**Try it:**
Find every line in the records that holds the string "lines". Copy each one.

**Information supplied:**
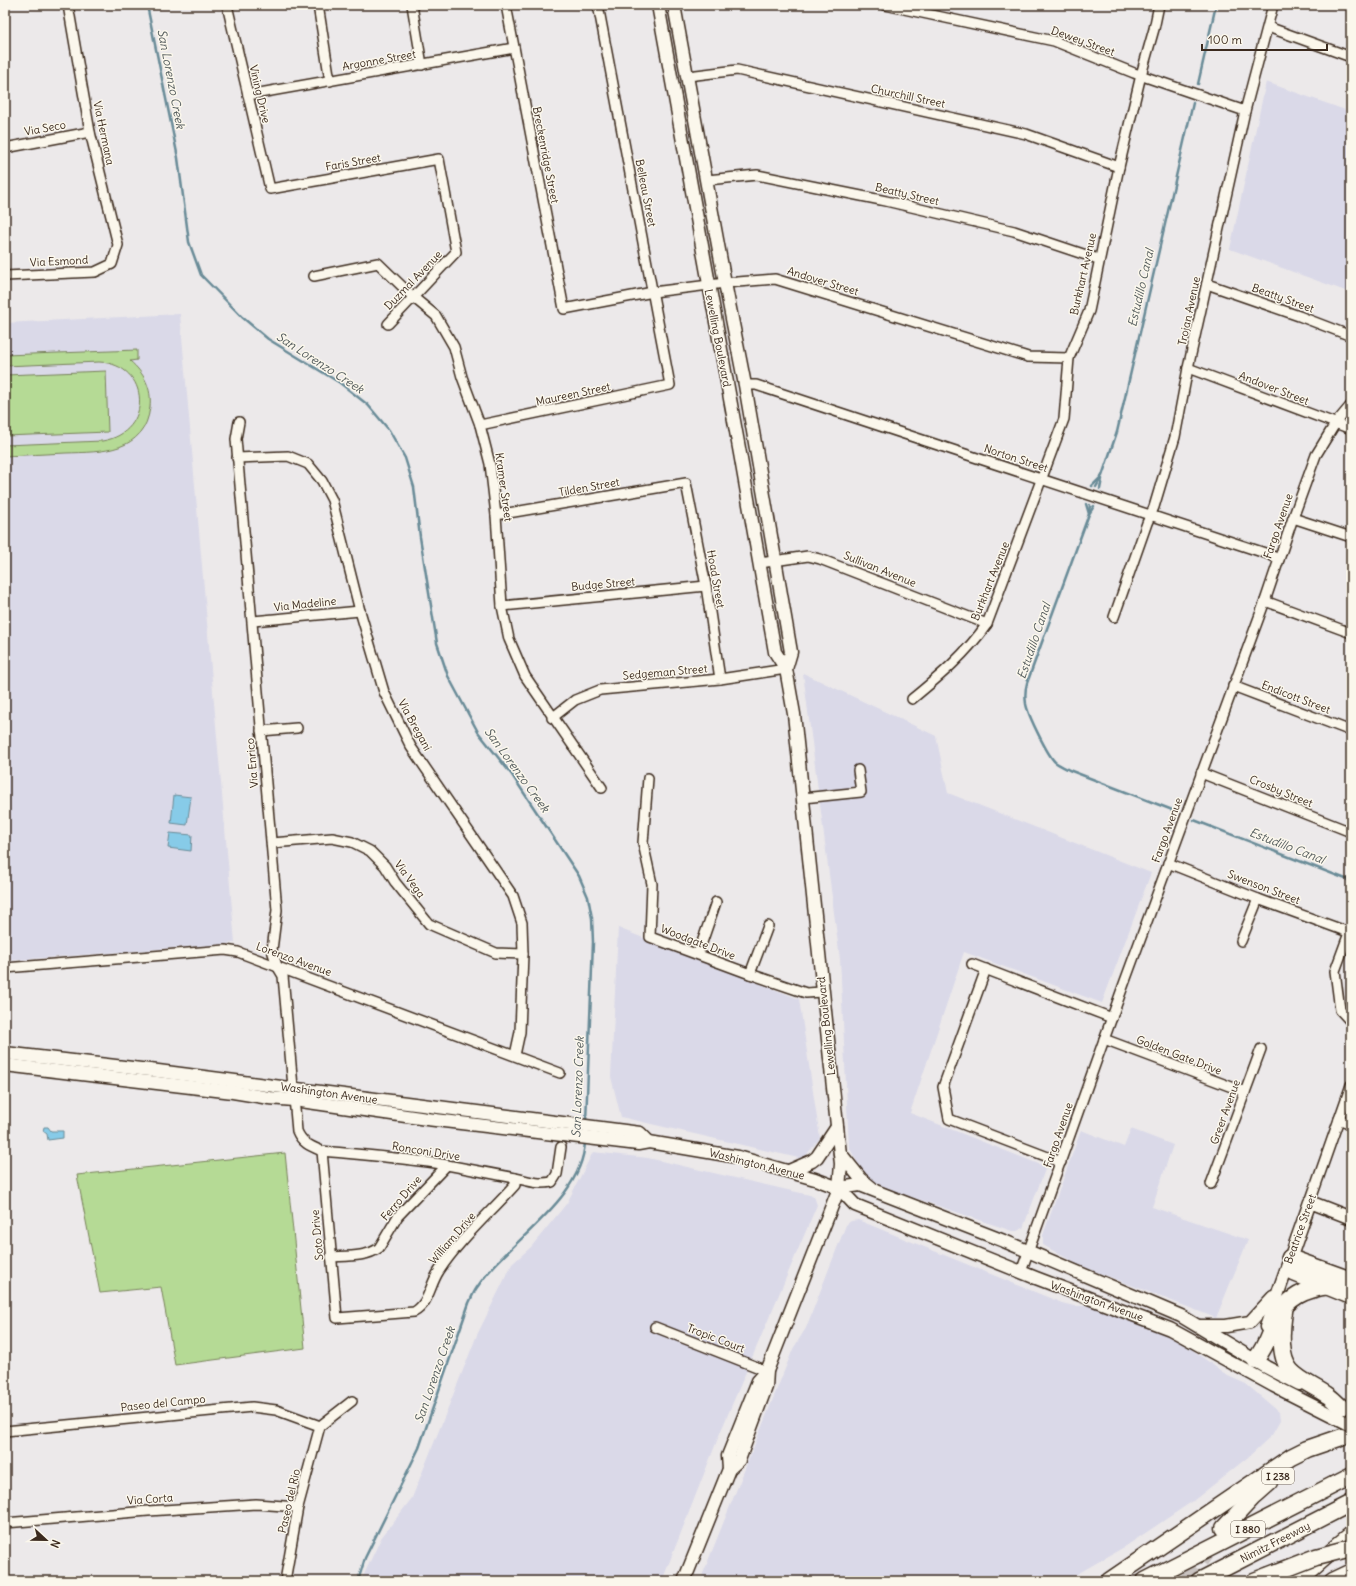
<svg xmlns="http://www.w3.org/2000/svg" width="1356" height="1586" font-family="Delius,sans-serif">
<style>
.built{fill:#dad9e8}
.green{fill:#b5da95;stroke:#78825a}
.water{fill:#87cbe8;stroke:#698b97}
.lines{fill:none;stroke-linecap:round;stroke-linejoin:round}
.stream{stroke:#698b97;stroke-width:2.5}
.highway-tunnel{stroke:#c9c3c1;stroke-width:16;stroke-dasharray:16 8;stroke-linecap:butt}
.street-casing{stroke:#3b2a1e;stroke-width:12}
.secondary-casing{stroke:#3b2a1e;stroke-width:15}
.highway-casing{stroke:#3b2a1e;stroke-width:19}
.street{stroke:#fbf7ec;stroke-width:9}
.secondary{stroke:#fbf7ec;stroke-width:12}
.highway{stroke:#fbf7ec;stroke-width:16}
.highway-bridge-casing{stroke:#3b2a1e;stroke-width:19;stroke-linecap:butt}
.highway-bridge{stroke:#fbf7ec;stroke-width:16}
.labels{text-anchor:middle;stroke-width:3;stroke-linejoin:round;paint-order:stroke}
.shield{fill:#fbf7ec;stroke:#75685c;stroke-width:1}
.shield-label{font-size:10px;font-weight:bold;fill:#3b2a1e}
.street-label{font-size:11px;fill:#3b2a1e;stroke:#fbf7ec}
.water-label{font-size:12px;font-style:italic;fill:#525a5b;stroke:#fbf7ec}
</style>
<rect width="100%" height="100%" fill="#ece9ea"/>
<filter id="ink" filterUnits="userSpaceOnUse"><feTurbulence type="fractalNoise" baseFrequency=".025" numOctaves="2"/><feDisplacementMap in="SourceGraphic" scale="8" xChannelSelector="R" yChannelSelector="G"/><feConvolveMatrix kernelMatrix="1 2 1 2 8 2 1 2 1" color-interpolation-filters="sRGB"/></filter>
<g filter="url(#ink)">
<g class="built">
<path d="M1266 82 1351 112V293L1230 249Z"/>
<path d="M180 314 235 943 5 961V323Z"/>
<path d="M803 673 936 736 948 793 1151 873 1102 1003 964 952 910 1113 1046 1167 1023 1228 1017 1231H1012L868 1182 849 1147 840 959Z"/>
<path d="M618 928 799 999 820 1138 803 1159 621 1117 611 1077Z"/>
<path d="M1131 1129 1173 1145 1152 1207 1248 1240 1216 1318 1079 1265 1043 1245V1235L1081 1130 1124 1147Z"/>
<path d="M593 1152 648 1158 814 1196 817 1205 720 1433 662 1581H361L381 1538 412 1498 477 1335 512 1264 531 1247 567 1203Z"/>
<path d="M858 1220 1062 1303 1074 1306H1091L1164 1334 1191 1349 1228 1376 1246 1384 1279 1412 1280 1421 1272 1435 1247 1458 1193 1501 1126 1546 1065 1581H700L793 1349 806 1328 846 1225 851 1221Z"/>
</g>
<g class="green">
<path d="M137 350V360L130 361C144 373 152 388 150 407 145 453 101 452 66 453 46 454 25 455 5 456V445L102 441C154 433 151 364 99 362L5 366V355Z"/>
<path d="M106 371 108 432 5 436V375Z"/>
<path d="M285 1153 305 1348 175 1365 161 1287 100 1293 77 1175Z"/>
</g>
<g class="water">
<path d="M174 795 191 797 187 825 171 823Z"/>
<path d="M170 833 192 835 191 851 168 848Z"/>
<path d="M44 1127H48L51 1131H63V1138L48 1140 47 1134 43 1131Z"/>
</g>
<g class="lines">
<g class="stream">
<path d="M147 5 178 158 189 242 201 275 242 317 268 339 340 383 368 405 389 430 405 458 414 487 420 537 437 643 448 676 478 732 512 775 579 876 588 897 592 918 593 942 586 1122"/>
<path d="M1198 84 1216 5"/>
<path d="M1092 486 1102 476 1117 432 1193 103"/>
<path d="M1096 487 1100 480"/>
<path d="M1100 489 1102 479"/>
<path d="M1086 504 1089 514 1027 683C1025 690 1025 697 1026 704 1028 715 1047 754 1055 762 1059 765 1064 767 1069 770L1175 811"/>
<path d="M1089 512 1090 505"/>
<path d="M1089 514 1094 506"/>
<path d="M1194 820 1351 881"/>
<path d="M358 1581 365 1558 419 1448 469 1303C472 1297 474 1291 478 1286 508 1241 583 1200 585 1141"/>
</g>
<path class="highway-tunnel" d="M1187 1581 1211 1545"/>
<g class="street-casing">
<g id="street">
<path d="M227 5 270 189 439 159 456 252 388 324"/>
<path d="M318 5 330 81"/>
<path d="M412 5 422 65"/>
<path d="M506 5 564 309 653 292 725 283 775 279 1028 357 1069 358"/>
<path d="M885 5 1054 41 1134 73 1245 111"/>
<path d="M1268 27 1351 57"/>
<path d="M688 76 737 70 1026 134 1119 167"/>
<path d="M248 95 514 48"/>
<path d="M5 148 90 132"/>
<path d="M707 180 757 175 886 201 1014 231 1098 259"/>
<path d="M5 276 95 272 112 264 118 245 90 132 68 5"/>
<path d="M314 276 378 263 413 297 436 316 454 347 462 377 480 425 490 464 496 515 502 606 509 639 525 676 602 788"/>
<path d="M1207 284 1299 316 1351 336"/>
<path d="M1188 368 1351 429"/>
<path d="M745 385H756L1268 554 1279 559"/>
<path d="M239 422 236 439 277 910 272 950 277 966 283 976 297 1131C302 1143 310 1146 322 1151 364 1155 406 1158 447 1165 468 1169 489 1173 510 1177 527 1180 535 1185 552 1182L557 1174 561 1147"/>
<path d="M480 425 670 385 598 5"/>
<path d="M237 458 288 456 308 464 322 481 332 500 360 611 384 692 411 747 513 896 522 923 523 954 520 1032 515 1055"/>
<path d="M496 515 686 483 706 586 720 679"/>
<path d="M1293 518 1351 537"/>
<path d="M760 563 808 556 820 559 987 624"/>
<path d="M1265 601 1351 633"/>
<path d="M502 606 706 586"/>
<path d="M1114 617 1147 523 1154 507 1175 437 1188 368 1245 111 1273 5"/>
<path d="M253 621 360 611"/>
<path d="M1233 686 1351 731"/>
<path d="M912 699C940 676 966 654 987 624L1064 419 1069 358 1089 311 1119 167 1141 75 1154 29 1159 5"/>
<path d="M552 718 575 700 600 690 720 679 786 669"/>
<path d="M261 731 297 728"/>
<path d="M1201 773 1351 832"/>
<path d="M648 778 643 843 652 884 650 937 750 974 806 993 822 992"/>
<path d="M803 798 861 792 858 770"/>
<path d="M272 843 332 838 352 842 370 851 385 866 395 882 429 924 496 953 523 954"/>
<path d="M1168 863 1258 899 1351 933"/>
<path d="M1349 933 1335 971 1340 1010 1351 1022"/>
<path d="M1241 941 1258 899"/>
<path d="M698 954 716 902"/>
<path d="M972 964 1112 1018"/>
<path d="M5 968 225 950 238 952 560 1073"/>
<path d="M986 969 943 1087 949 1119 1061 1162"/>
<path d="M750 974 768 926"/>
<path d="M1104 1039 1245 1092"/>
<path d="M1339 1119 1351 1124"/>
<path d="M322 1151 337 1318 414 1312C429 1304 430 1284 439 1271 460 1239 490 1213 515 1185V1178"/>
<path d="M1211 1184 1261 1049"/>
<path d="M1310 1202 1351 1085"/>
<path d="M331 1257C346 1256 367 1257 379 1248L398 1216 447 1165"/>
<path d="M1021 1272 1121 992 1265 601 1293 518 1316 455 1335 424 1351 405"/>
<path d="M655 1327 767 1371"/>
<path d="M320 1426 352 1401"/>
<path d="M5 1431 252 1407 276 1410 320 1426"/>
<path d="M5 1523 148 1511 256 1504 298 1507"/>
<path d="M285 1581 298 1507 320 1426"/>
</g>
</g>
<g class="secondary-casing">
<g id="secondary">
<path d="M658 5C697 221 738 436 775 652L786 669"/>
<path d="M674 5 725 283 745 385 791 652 786 669 794 714 841 1164 839 1188 767 1371 766 1387 739 1460 729 1469"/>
<path d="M5 1053 158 1071 640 1133 649 1142"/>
<path d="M5 1065 233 1092 269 1098 294 1100 427 1119 638 1144 649 1142 738 1157 815 1179 839 1188 860 1185 1004 1241 1181 1316 1266 1367 1299 1384"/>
<path d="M840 1153 861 1179 872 1188"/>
<path d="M789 1171 812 1161 817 1157 837 1127"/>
<path d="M839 1188 855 1205 1036 1278 1170 1329 1274 1386 1351 1425"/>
<path d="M1200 1326H1226L1250 1322 1273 1297"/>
<path d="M1266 1327 1310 1202 1351 1218"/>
<path d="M684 1581 729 1469 728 1456 758 1381 767 1371"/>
</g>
</g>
<g class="highway-casing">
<g id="highway">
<path d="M1290 1258 1294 1273 1351 1296"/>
<path d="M1290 1258 1351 1280"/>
<path d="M1285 1305C1282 1323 1277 1356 1291 1371 1300 1381 1316 1387 1327 1395 1332 1398 1336 1403 1341 1407"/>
<path d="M1255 1360C1266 1348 1269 1333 1276 1319 1287 1297 1306 1289 1329 1286"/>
<path d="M1224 1528 1252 1498 1270 1482"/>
<path d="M1109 1581 1291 1457 1307 1449 1342 1437"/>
<path d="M1145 1581 1351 1476"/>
<path d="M1199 1581 1351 1503"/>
<path d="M1254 1581 1267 1576"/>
<path d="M1297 1581 1323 1558 1351 1535"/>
<path d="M1332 1581 1351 1572"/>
</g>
</g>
<use href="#street" class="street"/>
<use href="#secondary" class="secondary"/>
<use href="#highway" class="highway"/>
<g class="highway-bridge-casing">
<path id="highway-bridge" d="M1267 1576 1316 1557 1351 1548"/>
</g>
<use href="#highway-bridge" class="highway-bridge"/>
</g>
</g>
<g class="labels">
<g class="shield">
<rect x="1262" y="1468" width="32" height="16" rx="3"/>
<rect x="1231" y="1521" width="34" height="16" rx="3"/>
</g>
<g class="shield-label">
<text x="1278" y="1480">I 238</text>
<text x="1248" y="1533">I 880</text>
</g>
<g class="street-label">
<text transform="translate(1083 41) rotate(20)" y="4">Dewey Street</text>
<text transform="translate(379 60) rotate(-10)" y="4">Argonne Street</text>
<text transform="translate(260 94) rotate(77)" y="4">Vining Drive</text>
<text transform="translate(908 96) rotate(12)" y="4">Churchill Street</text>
<text transform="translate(45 128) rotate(-10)" y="4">Via Seco</text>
<text transform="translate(104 133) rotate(78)" y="4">Via Hermana</text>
<text transform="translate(546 155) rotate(79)" y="4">Breckenridge Street</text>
<text transform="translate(353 162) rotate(-10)" y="4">Faris Street</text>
<text transform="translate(646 193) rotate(79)" y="4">Belleau Street</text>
<text transform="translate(907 194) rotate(13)" y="4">Beatty Street</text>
<text transform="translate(59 261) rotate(-3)" y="4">Via Esmond</text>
<text transform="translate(1083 274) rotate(-77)" y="4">Burkhart Avenue</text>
<text transform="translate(413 280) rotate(-46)" y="4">Duzmal Avenue</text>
<text transform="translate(823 281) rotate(17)" y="4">Andover Street</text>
<text transform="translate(1283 298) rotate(20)" y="4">Beatty Street</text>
<text transform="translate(1189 311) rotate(-78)" y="4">Trojan Avenue</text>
<text transform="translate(718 338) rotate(79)" y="4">Lewelling Boulevard</text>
<text transform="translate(1274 388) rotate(21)" y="4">Andover Street</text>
<text transform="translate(573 394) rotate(-12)" y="4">Maureen Street</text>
<text transform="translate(1016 458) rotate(18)" y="4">Norton Street</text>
<text transform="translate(504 487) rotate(82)" y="4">Kramer Street</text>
<text transform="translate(589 487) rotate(-10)" y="4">Tilden Street</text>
<text transform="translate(1278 526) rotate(-71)" y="4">Fargo Avenue</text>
<text transform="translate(880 569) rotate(22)" y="4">Sullivan Avenue</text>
<text transform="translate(716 579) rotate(80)" y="4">Hoad Street</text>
<text transform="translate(990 581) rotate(-68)" y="4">Burkhart Avenue</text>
<text transform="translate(603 584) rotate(-5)" y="4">Budge Street</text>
<text transform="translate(305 604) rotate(-6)" y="4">Via Madeline</text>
<text transform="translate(665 672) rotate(-5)" y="4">Sedgeman Street</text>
<text transform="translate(1296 697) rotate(21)" y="4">Endicott Street</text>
<text transform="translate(415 725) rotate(61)" y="4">Via Bregani</text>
<text transform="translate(252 763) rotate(-95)" y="4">Via Enrico</text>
<text transform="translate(1281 791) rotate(22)" y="4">Crosby Street</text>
<text transform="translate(1167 830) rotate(-70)" y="4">Fargo Avenue</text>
<text transform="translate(410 879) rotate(54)" y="4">Via Vega</text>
<text transform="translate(1264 887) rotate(21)" y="4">Swenson Street</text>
<text transform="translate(698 942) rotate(21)" y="4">Woodgate Drive</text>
<text transform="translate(294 959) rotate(20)" y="4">Lorenzo Avenue</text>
<text transform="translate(826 1026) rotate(-96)" y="4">Lewelling Boulevard</text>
<text transform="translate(1179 1055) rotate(21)" y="4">Golden Gate Drive</text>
<text transform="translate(329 1093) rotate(8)" y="4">Washington Avenue</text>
<text transform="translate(1225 1112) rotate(-70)" y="4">Greer Avenue</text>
<text transform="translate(1058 1135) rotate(-71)" y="4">Fargo Avenue</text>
<text transform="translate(426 1151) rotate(9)" y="4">Ronconi Drive</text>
<text transform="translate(757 1164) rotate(14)" y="4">Washington Avenue</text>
<text transform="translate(401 1198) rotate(-49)" y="4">Ferro Drive</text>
<text transform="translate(1300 1229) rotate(-70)" y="4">Beatrice Street</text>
<text transform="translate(317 1235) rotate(-95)" y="4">Soto Drive</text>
<text transform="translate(452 1238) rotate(-49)" y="4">William Drive</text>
<text transform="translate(1097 1301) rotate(20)" y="4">Washington Avenue</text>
<text transform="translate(716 1338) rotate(21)" y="4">Tropic Court</text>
<text transform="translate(163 1403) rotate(-6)" y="4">Paseo del Campo</text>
<text transform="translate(150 1499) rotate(-4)" y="4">Via Corta</text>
<text transform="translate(289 1501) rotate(-77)" y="4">Paseo del Rio</text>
<text transform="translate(1275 1542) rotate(-27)" y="4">Nimitz Freeway</text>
</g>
<g class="water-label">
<text transform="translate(171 79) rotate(79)" y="4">San Lorenzo Creek</text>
<text transform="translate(1141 288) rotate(-77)" y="4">Estudillo Canal</text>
<text transform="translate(320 363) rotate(33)" y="4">San Lorenzo Creek</text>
<text transform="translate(1034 641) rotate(-71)" y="4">Estudillo Canal</text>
<text transform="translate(517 770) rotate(54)" y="4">San Lorenzo Creek</text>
<text transform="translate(1287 846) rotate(21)" y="4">Estudillo Canal</text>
<text transform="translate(578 1087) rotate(-88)" y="4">San Lorenzo Creek</text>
<text transform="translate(435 1375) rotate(-71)" y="4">San Lorenzo Creek</text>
</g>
</g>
<rect width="1356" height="1586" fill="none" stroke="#fbf7ec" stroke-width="20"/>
<rect x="10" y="10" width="1336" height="1566" fill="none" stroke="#3b2a1e" stroke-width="1.5" filter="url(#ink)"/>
<g transform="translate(46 1540) rotate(112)" stroke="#fbf7ec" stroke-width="3" paint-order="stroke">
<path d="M0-3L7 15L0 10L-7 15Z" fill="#3b2a1e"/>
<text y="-6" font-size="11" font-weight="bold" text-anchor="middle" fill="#3b2a1e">N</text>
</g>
<path d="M1202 44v6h125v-6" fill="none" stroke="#3b2a1e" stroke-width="2"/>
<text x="1208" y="44" font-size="12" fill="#3b2a1e" stroke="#fbf7ec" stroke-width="3" paint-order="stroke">100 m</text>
</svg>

**Exercise output:**
.lines{fill:none;stroke-linecap:round;stroke-linejoin:round}
<g class="lines">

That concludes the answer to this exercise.